We raced to the nearest fencerow, then turned, panting. Looking back, I watched Rachel and Peggy hold the checkered cloth taut, raise it till it filled with the warm spring air, then kneel and cover the soft earth at the edge of the field. Rachel opened a basket, and Peggy held out her hands for the napkins and for plates so shiny they reflected the sun.
“They’re really women, aren’t they, Sully?”
“Are you kidding? One of them’s wearing raccoon makeup and a man’s sport coat made into a skirt; the other one looks like she just stepped out of
Seventeen.
”
“I know, but they still seem more grown-up than I feel.”
“Girls have always seemed about three years ahead of me for as long as I can remember. And speaking of being a kid, I guess I’m not one anymore.”
“You’re kidding.”
“Couple of nights ago. But don’t let on. Peggy asked me not to tell.”
“Rachel too.” We were shaking hands and grinning like we’d just closed some stupendous deal.
“I was so scared,” he said. “And it wasn’t anything like those X-rated movies we saw in Love’s Park where the guy is always leering and sweating. First of all, it just kind of happened all on its own.”
“God, I know that one.”
“You too?”
“The first time, yeah.”
“The first time? Are you still doing it?”
“Not right now. I’m talking to you; this is
social
intercourse, remember.”
Sully laughed a little nervously, then got quiet again. I knew he had more on his mind.
“I really like Peggy,” he said intently. “She’s so…” He squinted and looked west, as if the word were written on the horizon. “Kind,” he said finally. “She’s really got a good heart. I mean, sure it comes naturally and all that, but I was still really clumsy and she made me feel like a goddamned king.”
We were leaning on a rail fence, a real one. I don’t think Lincoln had split the logs or anything, but somebody a long time ago had worked hard on them. I moved my arm so our elbows touched and Sully grinned up at me.
“What’s it like the second time?”
“Different. Better in a way, naturally. We’ve got all this birth control stuff, so —”
“What do you guys use?”
“Everything. What about you?”
He shrugged. “I guess I thought that Peggy was on the pill.”
“Probably.”
“Still, I’d better check. My dad says sperm are really tricky devils.”
I shook my head. “All that crap you hear about in health ed. about the awesome responsibility that goes along with sex turns out to be true.”
“I used to think that if I was a surgeon instead of a shrink, I’d give anybody an abortion anytime she wanted one. Now I’m not so sure. I mean, is that any way to make a living?”
“How about plastic surgery.”
“Isn’t that a lie?

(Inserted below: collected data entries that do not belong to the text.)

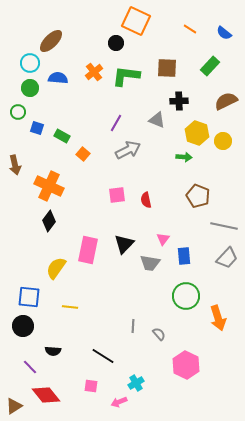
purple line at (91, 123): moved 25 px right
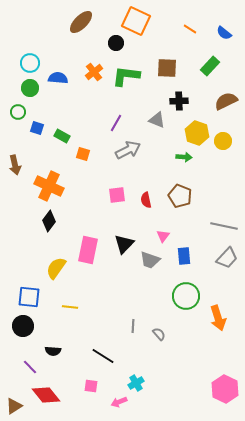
brown ellipse at (51, 41): moved 30 px right, 19 px up
orange square at (83, 154): rotated 24 degrees counterclockwise
brown pentagon at (198, 196): moved 18 px left
pink triangle at (163, 239): moved 3 px up
gray trapezoid at (150, 263): moved 3 px up; rotated 10 degrees clockwise
pink hexagon at (186, 365): moved 39 px right, 24 px down
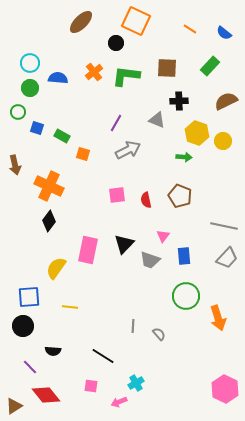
blue square at (29, 297): rotated 10 degrees counterclockwise
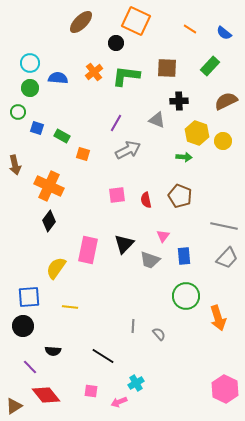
pink square at (91, 386): moved 5 px down
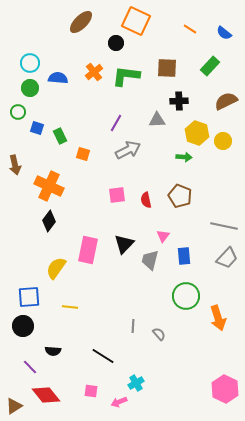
gray triangle at (157, 120): rotated 24 degrees counterclockwise
green rectangle at (62, 136): moved 2 px left; rotated 35 degrees clockwise
gray trapezoid at (150, 260): rotated 85 degrees clockwise
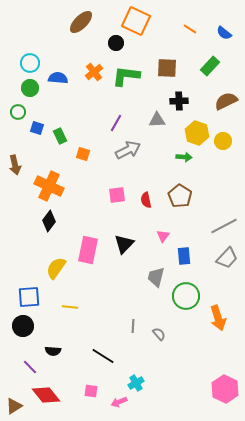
brown pentagon at (180, 196): rotated 10 degrees clockwise
gray line at (224, 226): rotated 40 degrees counterclockwise
gray trapezoid at (150, 260): moved 6 px right, 17 px down
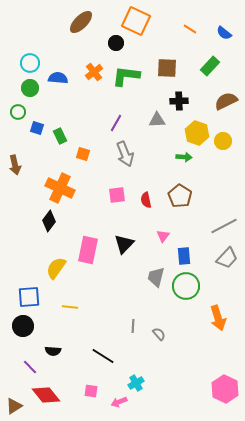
gray arrow at (128, 150): moved 3 px left, 4 px down; rotated 95 degrees clockwise
orange cross at (49, 186): moved 11 px right, 2 px down
green circle at (186, 296): moved 10 px up
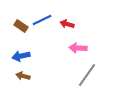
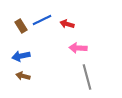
brown rectangle: rotated 24 degrees clockwise
gray line: moved 2 px down; rotated 50 degrees counterclockwise
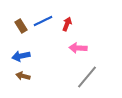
blue line: moved 1 px right, 1 px down
red arrow: rotated 96 degrees clockwise
gray line: rotated 55 degrees clockwise
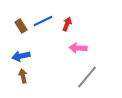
brown arrow: rotated 64 degrees clockwise
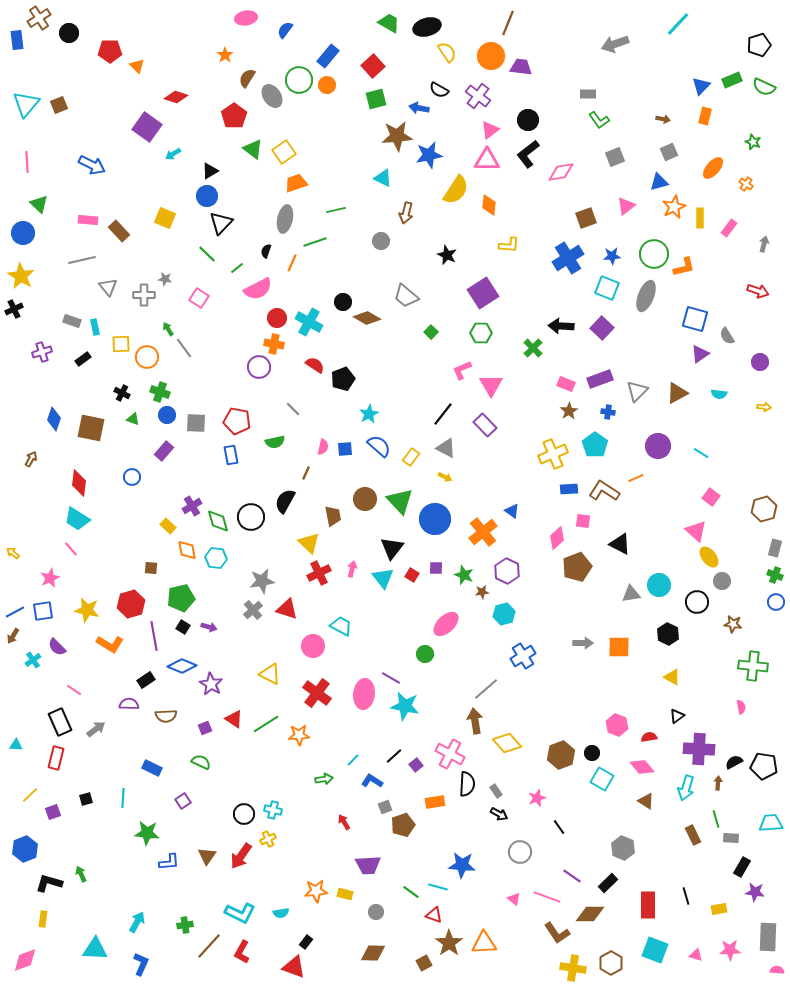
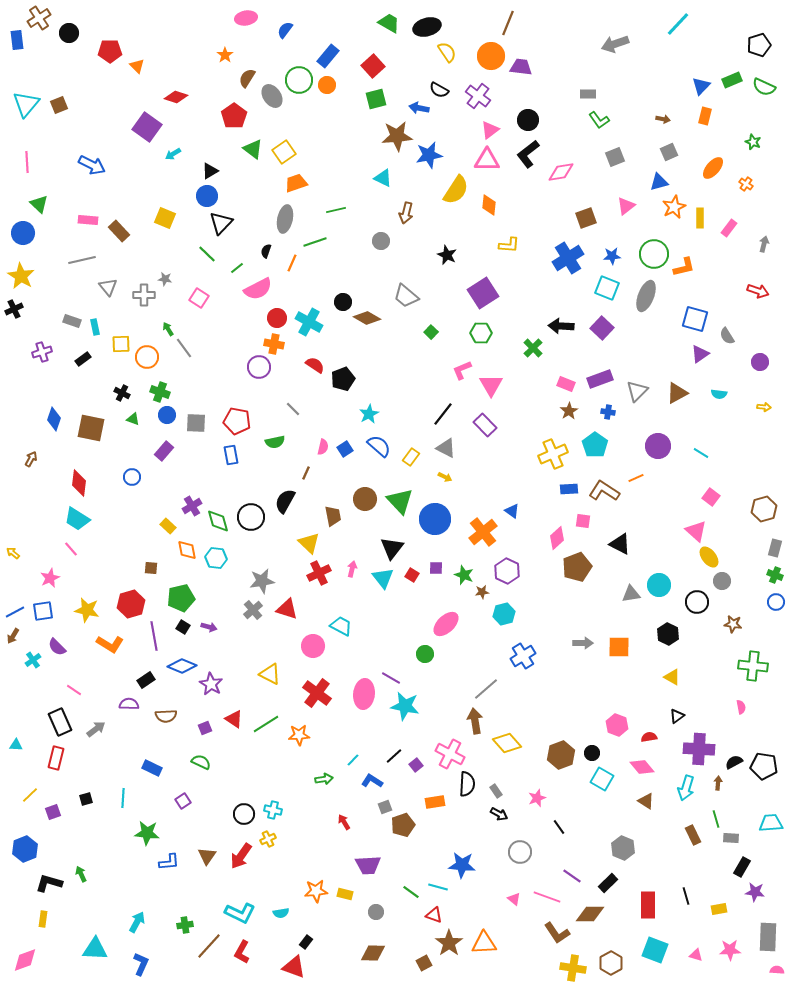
blue square at (345, 449): rotated 28 degrees counterclockwise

You’re not young; you just look young.”
I waved my hand at him, palm flat. “Plastic surgery is okay. It’s in the Bible, in the Lost Cosmetic Scrolls. ‘Thou shalt lift thy jowls if thou wantest to and thy behind also may be hoisted, sometimes in lean years, sometimes in fat.’”
He laughed at my nonsense, then turned around, resting his elbows on the rough wood like some guy at a bar.
“Look at them,” he said. “God, they’re our girlfriends. I never had a girlfriend before.”
“They’re waving to us,” I said. “Let’s go eat.”
“Do you guys do it a lot?”
“Sure,” I said. “I eat lunch every day.”
Full of tuna mayonnaise and Ruffles, the heavenly taste of chocolate cake still in my mouth, Rachel’s hand on mine, the sun pouring down on everything, me feeling happy and safe and content: we lay down — moving some things aside, putting others away — with all our heads together and our feet pointing off in the four directions of the compass.